On the day traditionally devoted to natural gas, panels at CERAWeek by S&P Global shifted to what LNG exporters were expecting as Europe continues to grapple with the possible absence of Russian supplies and higher commodity prices.

Sanctioning Freeport’s Fourth Train

Michael Smith, CEO of Freeport LNG Development LP, said the situation was “unfortunately” creating a strong environment for expansions. Freeport is planning a fourth train for the LNG terminal on Quintana Island near Freeport, TX. The expansion would add an additional 5 million metric tons/year (mmty) to the complex, boosting it to 20 mmty when the project goes online.

Each of Freeport’s trains were designed to produce 5 mmty of super-chilled gas, and the complex is currently at a 15 mmty capacity after Train 3 went into service in May 2020.

Smith believes the market has finally reached an inflection point that would allow Freeport to reach a final investment decision (FID) on the fourth train in early 2023. He also said the company is still in talks with key customers on long-term contracts, and the tone of those conversations have changed along with current pressures on the market.

Still, the heightened focus on U.S. LNG is coming at the cost of lives and livelihoods for Ukrainians, Smith said, making it no time to celebrate.

While the current outlook of U.S. LNG is colored by war in Europe, industry executives agreed that armed conflict wasn’t necessary to spark climbing costs across the continent. A drawback of spot gas from Russia since the beginning of winter already boosted the Dutch Title Transfer Facility price to new highs and shifted the balance of U.S. LNG cargoes to Europe

Tellurian Inc. Executive Chairman Charif Souki discussed the market and spent a few minutes sharing insight about the long proposed Driftwood project on a separate panel. However, he never indicated when the Louisiana project may be FID’d. 

Souki agreed with Smith that relying on U.S. LNG exports was inevitable because of growing demand and stunted hydrocarbon investments in Europe. The Russian war with Ukraine has exacerbated the situation.

Years without enthusiastic investment and few FIDs for projects now means that Europe has been left with “no short-term solution” for the current crisis. Souki said the best time to invest in an LNG project was five years ago and the second best time “is today,” leaving the continent’s power utilities to either fuel-switch to coal or suffer high prices.

The only new additional LNG capacity to be placed online this year was Cheniere Energy, Inc.’s sixth train at Sabine Pass LNG in Louisiana and Venture Global’s first phase of Calcasieu Pass LNG nearby on the Calcasieu Ship Channel.

Fewer Long-Term Contracts?

Souki was reserved about an FID for Driftwood LNG, the proposed 27 mmty project near Lake Charles, LA. He said he was optimistic the current environment would further accelerate financing and possibly allow Driftwood to be one of the first projects to get off the ground in four years.

Souki, who founded Cheniere, was fired as CEO in late 2015. He then turned competitor by forming Tellurian.

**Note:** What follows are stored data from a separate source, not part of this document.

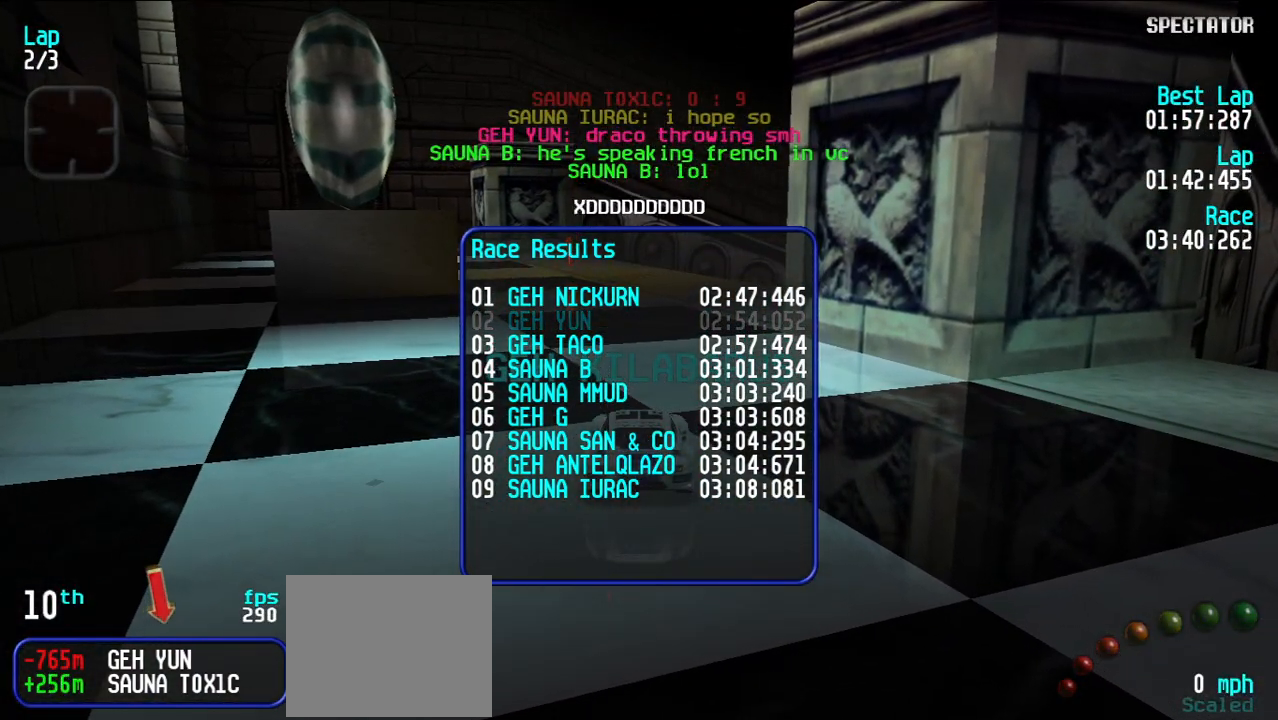
{"keys": ["d"], "events": []}
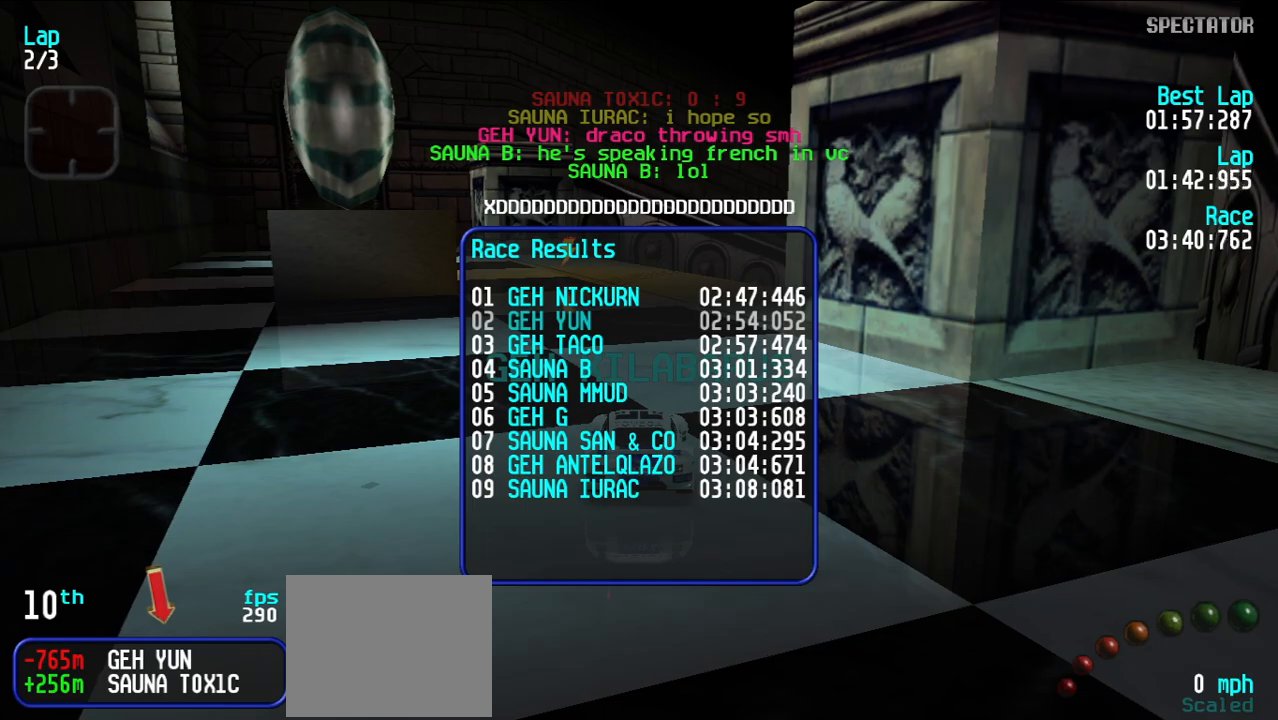
{"keys": [], "events": [[283, "d", "up"]]}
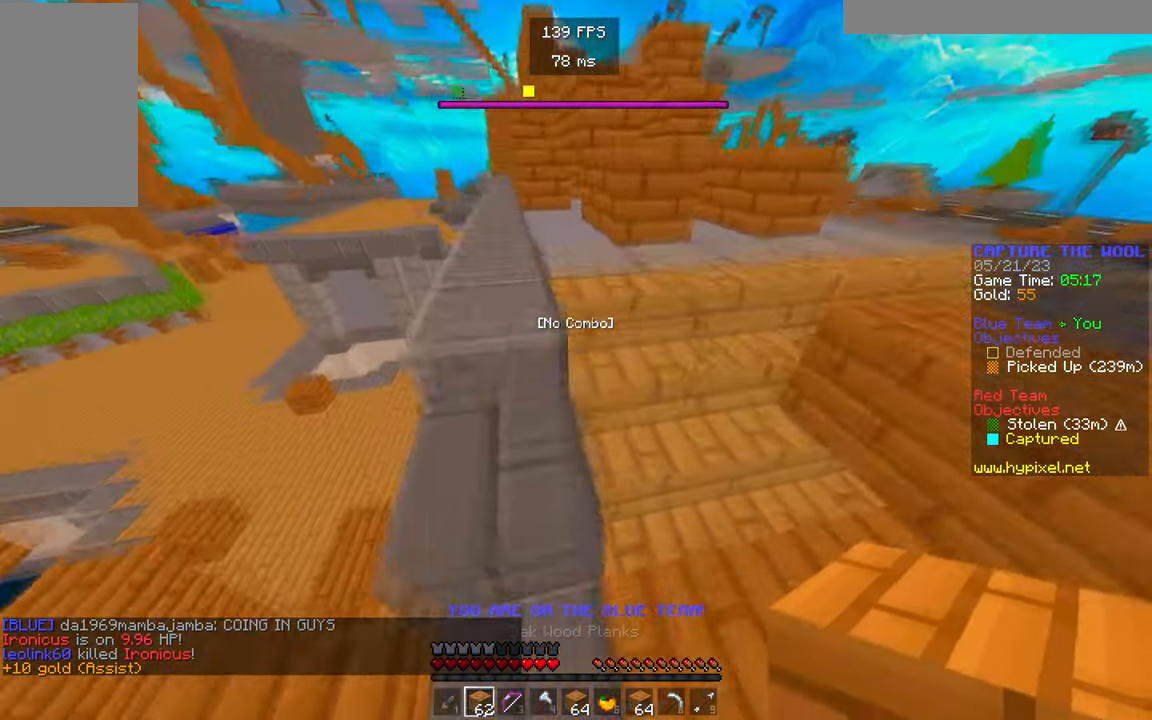
Gameplay with keyboard and mouse; each line is a JSON object with the keys and mouse buttons held at the frame after it. "events" lists presses ("down") and releases ("up") of "a", "d", "s", "w", "mouse_left" and "mouse_right" between this image and that frame as [ms after this image, input, new state], when the widget could be followed in between. "mouse_left", "mouse_right" = the "left", "right" buttons of the "mouse" list. No other keys are recorded. Fast repeated clicks can show as one long hold. Mouse movement is not recorded.
{"keys": ["w"], "mouse": [], "events": []}
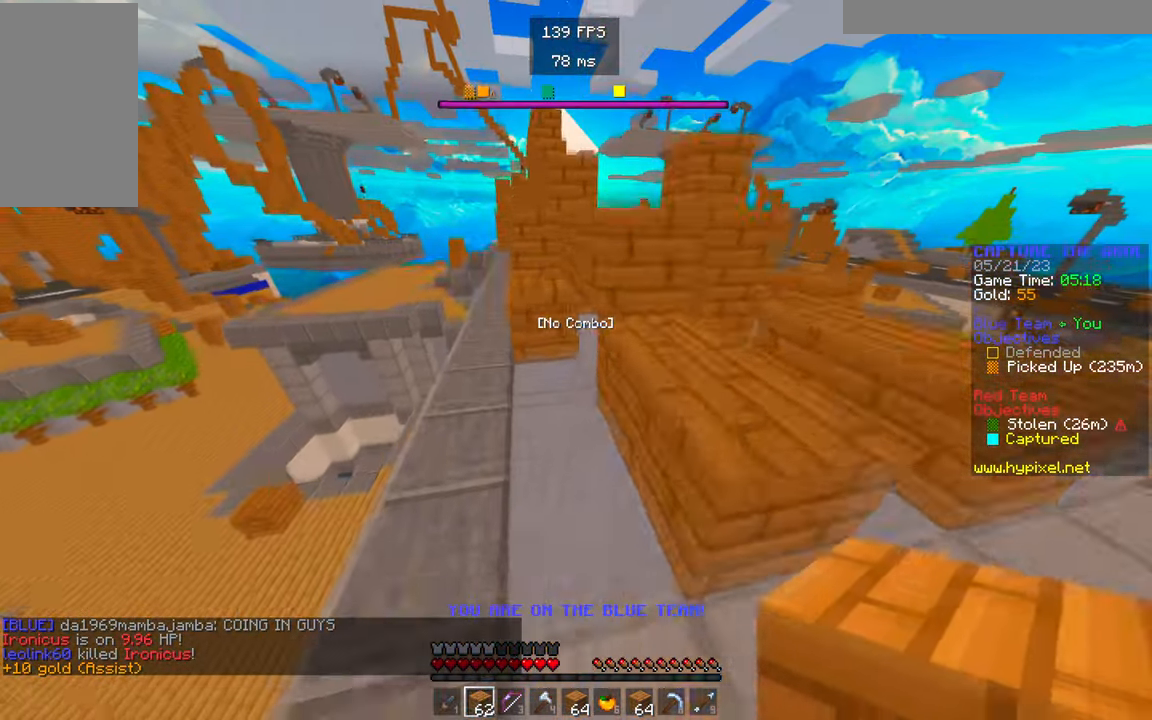
{"keys": ["w"], "mouse": [], "events": []}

He believes when Driftwood makes its debut, it could be part of a building LNG market transformation.

The success of the U.S. LNG industry’s more flexible approach has proven customers are willing to forgo long-term contracts when necessary, Souki said. The current market frenzy likely means companies are even closer to leaving them behind altogether.

“You don’t see people entering into long-term contracts for other commodity businesses,” Souki said. “We are looking for a different business model.”

While Smith was confident that current market demands would help usher in the next generation of liquefaction facilities, he also cautioned that there would have to be a paradigm shift when talking about future contract prices and costs. The long cycle to building and permitting facilities means equipment and design standards can often change through the years, but so have costs for essential materials like steel.

“I think things are only more expensive,” Smith said. “So, why would we think we could build a terminal for the same or lower than the first wave of U.S. LNG projects?”